RICHARDSON: You know what? Even though I can see where his craziness comes from, even though I can see that it isn’t entirely his fault that he is what he is, I can’t dredge up any compassion for him. When I think about all of those girls who ended up in hospitals with their jaws broken and their eyes swollen shut. Listen, did any of those girls feel less pain because Salsbury’s evil isn’t entirely his own doing? I’m an old-style liberal when it comes to most things. But this liberal line about compassion for the criminal — that’s ninety percent horseshit. You can only spout that kind of garbage if you and your own family have been lucky enough to avoid animals like Salsbury. If it was up to me, I’d put him on trial for all of those beatings.
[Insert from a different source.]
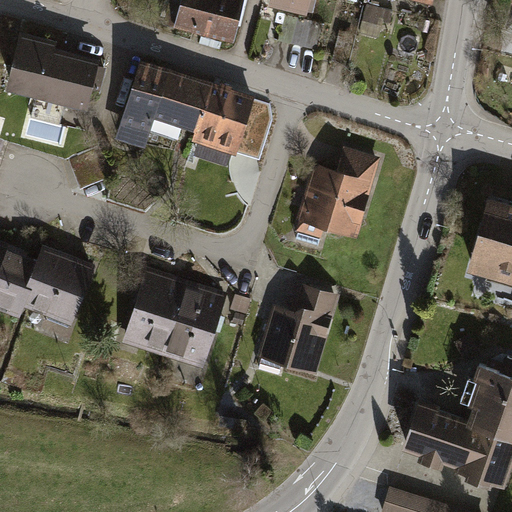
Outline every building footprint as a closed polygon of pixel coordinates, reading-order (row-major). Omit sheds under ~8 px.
[(240,0),(182,0),(177,22),(231,36),(240,0)] [(314,0),(271,0),(312,9),(314,0)] [(55,39),(15,28),(0,83),(0,89),(85,113),(99,60),(52,47),(55,39)] [(258,102),(140,65),(116,143),(148,153),(157,123),(197,136),(193,149),(239,164),(258,102)] [(318,165),(300,223),(358,241),(384,157),(346,145),(338,171),(318,165)] [(511,198),(489,193),(468,270),(511,282),(511,198)] [(43,262),(0,244),(0,318),(17,325),(22,313),(43,262)] [(22,313),(75,334),(100,272),(47,250),(43,262),(22,313)] [(189,286),(148,272),(123,349),(164,362),(189,286)] [(270,300),(253,360),(320,379),(344,294),(300,282),(293,307),(270,300)] [(189,286),(164,362),(203,375),(229,299),(189,286)] [(236,300),(233,311),(250,316),(253,305),(236,300)] [(455,340),(467,364),(480,357),(468,333),(455,340)] [(499,372),(481,366),(462,418),(511,437),(511,358),(505,355),(499,372)] [(498,482),(511,447),(511,437),(462,418),(415,398),(399,445),(498,482)] [(473,511),(388,485),(379,511),(473,511)]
Then I’d send him away to a cell somewhere, hundreds of miles from the nearest woman.

Dawson sighed.

He put the reports in the folder and returned the folder to the lower right-hand desk drawer.

O Lord, he thought prayerfully, give me the power to undo what damage he’s done in Black River. If this mistake can be remedied, if the field test can be completed properly, then I will be able to feed the drug to both Ernst and Ogden. I’ll be able to program them. I’ve been making preparations. You know that. I’ll be able to program them and convert them to Your holy fellowship. And not just them. The world. There will be no more souls for Satan. Heaven on earth. That’s what it’ll be, Lord. True heaven on earth, all in the shining light of Your love.

2:55 P.M.

Sam read the last line of Salsbury’s article, closed the book, and said, “Jesus!”

“At least now we have some idea of what’s happening in Black River,” Paul said.

“All of that crazy stuff about breaking down the ego, primer drugs, code phrases, achieving total control, bringing contentment to the masses through behavioral modification, the benefits of a subliminally directed society. “ Somewhat dazed by Salsbury’s rhetoric, Jenny shook her head as if that would help her to think more clearly. “He sounds like a lunatic. He’s certifiable.”

“He’s a Nazi,” Sam said, “in spirit if not in name. That’s a very special breed of lunatic. A very deadly breed. And there are literally thousands of people like him, hundreds of thousands who would agree with every word he said about the benefits of a ‘subliminally directed society.’”

Thunder exploded with such violence that it sounded as if the bowl of the sky had cracked in two. A fierce gust of wind slammed against the house. The tempo of the rain on the roof and windows picked up to double time.

“Whatever he is,” Paul said, “he’s done exactly what he said could be done. He’s made this insane scheme work. By God, that has to be what’s happening here. It explains everything since the epidemic of night chills and nausea.”

“I still don’t understand why Dad and I weren’t afflicted,” Jenny said. “Salisbury mentions in the article that the subliminal program would not affect illiterates and children who haven’t yet come to terms, however crude, with sex and death. But neither Dad nor I fit into one of those categories.”

“I think I can answer that,” Paul said.

Sam said, “So can I. One thing they teach budding pharmacologists is that no drug affects everyone the same way. On some people, for instance, penicillin has little or no effect. Some people don’t respond well at all to sulfa drugs. I suspect that, for whatever reasons of genes and metabolisms and body chemistries, we’re among the tiny percentage of those who aren’t touched by Salsbury’s drug.”

“And thank God for that,” Jenny said. She hugged herself and shivered.

“There ought to be more adults unaffected,” Paul said. “It’s summertime. People take vacations. Wasn’t anyone out of town during the week when the reservoir was contaminated and the subliminal messages broadcast?”

“When the heavy snows come,” Sam said, “logging operations have to stop. So in the warm months everyone connected with the mill works his butt off to make sure there will be a stockpile of logs to keep the saws going all winter. No one at the mill takes a vacation in the summer, And everyone in town who serves the mill takes his time off in the winter too.”